* _RECORD EXTRACTS_
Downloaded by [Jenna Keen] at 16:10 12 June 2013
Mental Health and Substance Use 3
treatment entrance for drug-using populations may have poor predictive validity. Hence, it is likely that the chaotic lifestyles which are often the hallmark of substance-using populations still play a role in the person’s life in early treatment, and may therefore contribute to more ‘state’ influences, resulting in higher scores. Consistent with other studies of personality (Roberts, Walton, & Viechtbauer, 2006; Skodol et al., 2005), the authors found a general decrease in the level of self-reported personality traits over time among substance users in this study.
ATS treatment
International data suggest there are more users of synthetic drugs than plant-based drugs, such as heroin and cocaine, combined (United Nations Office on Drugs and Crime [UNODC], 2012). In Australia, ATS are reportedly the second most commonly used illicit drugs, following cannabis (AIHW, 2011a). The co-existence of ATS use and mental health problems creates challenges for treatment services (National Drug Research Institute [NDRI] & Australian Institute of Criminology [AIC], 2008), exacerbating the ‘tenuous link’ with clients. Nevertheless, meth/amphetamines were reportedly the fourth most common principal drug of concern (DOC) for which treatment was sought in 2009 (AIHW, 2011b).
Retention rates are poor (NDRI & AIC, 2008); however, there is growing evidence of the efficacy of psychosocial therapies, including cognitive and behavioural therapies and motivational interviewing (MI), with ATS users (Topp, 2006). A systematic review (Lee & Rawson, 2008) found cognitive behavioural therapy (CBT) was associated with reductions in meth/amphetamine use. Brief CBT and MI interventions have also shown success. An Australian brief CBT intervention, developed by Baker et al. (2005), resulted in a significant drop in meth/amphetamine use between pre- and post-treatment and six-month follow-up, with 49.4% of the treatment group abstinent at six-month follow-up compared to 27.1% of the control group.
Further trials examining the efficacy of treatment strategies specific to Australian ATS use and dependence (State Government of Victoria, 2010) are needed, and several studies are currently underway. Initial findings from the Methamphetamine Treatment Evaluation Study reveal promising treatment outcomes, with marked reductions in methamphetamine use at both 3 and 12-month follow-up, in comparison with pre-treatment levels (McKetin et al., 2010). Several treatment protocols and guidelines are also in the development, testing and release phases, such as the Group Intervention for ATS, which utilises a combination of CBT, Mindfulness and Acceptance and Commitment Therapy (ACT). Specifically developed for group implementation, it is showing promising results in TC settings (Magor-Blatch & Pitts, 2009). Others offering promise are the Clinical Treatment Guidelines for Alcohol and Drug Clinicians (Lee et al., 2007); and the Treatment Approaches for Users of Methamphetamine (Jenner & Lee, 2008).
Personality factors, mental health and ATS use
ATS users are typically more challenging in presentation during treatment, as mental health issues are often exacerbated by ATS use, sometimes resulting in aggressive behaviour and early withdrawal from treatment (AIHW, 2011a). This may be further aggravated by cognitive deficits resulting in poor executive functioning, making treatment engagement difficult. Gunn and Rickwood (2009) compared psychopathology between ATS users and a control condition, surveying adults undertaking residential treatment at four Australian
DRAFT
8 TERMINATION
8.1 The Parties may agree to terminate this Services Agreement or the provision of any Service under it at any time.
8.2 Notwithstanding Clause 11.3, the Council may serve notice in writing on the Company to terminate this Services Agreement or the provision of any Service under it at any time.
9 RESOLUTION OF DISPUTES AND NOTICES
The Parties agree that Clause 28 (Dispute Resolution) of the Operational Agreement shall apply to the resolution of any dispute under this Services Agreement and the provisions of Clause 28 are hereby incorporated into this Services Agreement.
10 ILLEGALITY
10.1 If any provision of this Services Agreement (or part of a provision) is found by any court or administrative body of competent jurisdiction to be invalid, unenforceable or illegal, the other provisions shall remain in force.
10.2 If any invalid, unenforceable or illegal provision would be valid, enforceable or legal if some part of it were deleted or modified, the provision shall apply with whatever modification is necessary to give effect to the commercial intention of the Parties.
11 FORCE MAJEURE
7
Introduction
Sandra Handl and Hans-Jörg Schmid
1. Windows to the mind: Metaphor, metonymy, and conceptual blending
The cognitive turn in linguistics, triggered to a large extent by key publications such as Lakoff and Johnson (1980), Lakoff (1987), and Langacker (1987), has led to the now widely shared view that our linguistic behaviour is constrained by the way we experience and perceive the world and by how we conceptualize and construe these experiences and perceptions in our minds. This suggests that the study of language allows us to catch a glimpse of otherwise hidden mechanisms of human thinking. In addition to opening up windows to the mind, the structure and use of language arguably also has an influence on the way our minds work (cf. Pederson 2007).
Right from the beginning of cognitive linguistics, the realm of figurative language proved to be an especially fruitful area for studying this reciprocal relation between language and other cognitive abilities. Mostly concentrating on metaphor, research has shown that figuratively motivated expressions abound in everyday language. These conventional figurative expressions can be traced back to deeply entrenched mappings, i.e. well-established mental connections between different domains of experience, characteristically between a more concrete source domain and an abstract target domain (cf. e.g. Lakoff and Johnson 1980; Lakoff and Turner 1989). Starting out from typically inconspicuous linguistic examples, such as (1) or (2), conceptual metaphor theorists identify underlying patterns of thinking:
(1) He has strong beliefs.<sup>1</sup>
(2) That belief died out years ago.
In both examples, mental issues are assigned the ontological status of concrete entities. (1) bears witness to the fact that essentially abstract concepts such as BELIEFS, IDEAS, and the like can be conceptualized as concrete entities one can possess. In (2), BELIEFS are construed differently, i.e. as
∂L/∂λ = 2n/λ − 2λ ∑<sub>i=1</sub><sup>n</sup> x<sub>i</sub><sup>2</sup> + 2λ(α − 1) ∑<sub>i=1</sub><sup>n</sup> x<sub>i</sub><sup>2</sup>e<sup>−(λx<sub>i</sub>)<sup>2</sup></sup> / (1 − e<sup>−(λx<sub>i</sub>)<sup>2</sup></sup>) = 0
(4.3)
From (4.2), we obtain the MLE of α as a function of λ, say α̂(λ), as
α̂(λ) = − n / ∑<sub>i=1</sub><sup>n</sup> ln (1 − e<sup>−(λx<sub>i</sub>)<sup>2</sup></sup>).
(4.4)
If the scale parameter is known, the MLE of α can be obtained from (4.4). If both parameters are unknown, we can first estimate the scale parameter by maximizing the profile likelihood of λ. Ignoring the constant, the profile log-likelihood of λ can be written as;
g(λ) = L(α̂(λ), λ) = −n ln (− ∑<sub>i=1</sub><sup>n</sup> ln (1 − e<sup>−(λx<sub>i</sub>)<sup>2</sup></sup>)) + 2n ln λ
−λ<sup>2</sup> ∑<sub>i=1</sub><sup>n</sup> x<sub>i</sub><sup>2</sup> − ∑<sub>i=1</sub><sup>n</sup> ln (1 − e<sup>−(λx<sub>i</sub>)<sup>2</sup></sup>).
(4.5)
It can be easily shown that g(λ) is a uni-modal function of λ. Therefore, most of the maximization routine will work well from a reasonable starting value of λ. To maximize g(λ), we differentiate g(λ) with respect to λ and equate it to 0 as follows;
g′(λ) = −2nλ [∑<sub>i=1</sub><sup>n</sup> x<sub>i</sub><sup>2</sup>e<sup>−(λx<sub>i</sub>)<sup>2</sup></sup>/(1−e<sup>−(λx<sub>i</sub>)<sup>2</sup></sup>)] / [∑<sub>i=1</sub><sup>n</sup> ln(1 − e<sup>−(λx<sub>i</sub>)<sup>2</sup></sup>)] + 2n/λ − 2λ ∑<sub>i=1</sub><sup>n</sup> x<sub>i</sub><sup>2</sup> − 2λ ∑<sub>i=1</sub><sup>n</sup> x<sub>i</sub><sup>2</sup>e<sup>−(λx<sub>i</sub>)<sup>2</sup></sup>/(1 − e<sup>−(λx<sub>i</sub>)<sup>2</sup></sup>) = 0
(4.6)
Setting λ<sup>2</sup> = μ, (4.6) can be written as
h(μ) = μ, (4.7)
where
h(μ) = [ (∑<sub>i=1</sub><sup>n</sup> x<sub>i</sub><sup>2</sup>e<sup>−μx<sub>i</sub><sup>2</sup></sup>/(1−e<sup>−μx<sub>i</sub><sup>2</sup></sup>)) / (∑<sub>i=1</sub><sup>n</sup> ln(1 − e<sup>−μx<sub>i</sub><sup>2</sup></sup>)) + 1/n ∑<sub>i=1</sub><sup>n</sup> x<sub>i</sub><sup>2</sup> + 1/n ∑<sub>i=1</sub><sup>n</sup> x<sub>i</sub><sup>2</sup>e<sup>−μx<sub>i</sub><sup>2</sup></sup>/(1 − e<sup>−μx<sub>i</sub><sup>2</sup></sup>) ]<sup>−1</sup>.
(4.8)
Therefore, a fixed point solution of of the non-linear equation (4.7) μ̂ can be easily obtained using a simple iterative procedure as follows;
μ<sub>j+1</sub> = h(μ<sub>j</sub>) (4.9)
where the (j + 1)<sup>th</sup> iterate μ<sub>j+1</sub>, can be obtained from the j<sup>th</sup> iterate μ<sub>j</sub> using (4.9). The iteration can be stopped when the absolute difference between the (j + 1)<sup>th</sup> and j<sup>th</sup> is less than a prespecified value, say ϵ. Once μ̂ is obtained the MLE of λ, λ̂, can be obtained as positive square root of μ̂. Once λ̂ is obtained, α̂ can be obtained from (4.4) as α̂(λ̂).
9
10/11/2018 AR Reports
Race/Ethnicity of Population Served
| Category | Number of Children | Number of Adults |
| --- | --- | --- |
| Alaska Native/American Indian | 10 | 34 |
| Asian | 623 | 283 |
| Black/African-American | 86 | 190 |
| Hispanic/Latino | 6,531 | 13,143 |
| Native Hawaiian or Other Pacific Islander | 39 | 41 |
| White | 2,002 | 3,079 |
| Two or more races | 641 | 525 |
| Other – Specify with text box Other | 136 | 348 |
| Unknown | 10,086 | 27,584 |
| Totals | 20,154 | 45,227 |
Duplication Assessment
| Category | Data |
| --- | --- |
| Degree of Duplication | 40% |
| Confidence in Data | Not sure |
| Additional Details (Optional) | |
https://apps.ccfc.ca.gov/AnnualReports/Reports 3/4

* _WHAT YOU WILL DO_
Where does the string "terminate" occur in the material? Copy every line where it does.

* _TASK SOLUTION_
8.1 The Parties may agree to terminate this Services Agreement or the provision of any Service under it at any time.
8.2 Notwithstanding Clause 11.3, the Council may serve notice in writing on the Company to terminate this Services Agreement or the provision of any Service under it at any time.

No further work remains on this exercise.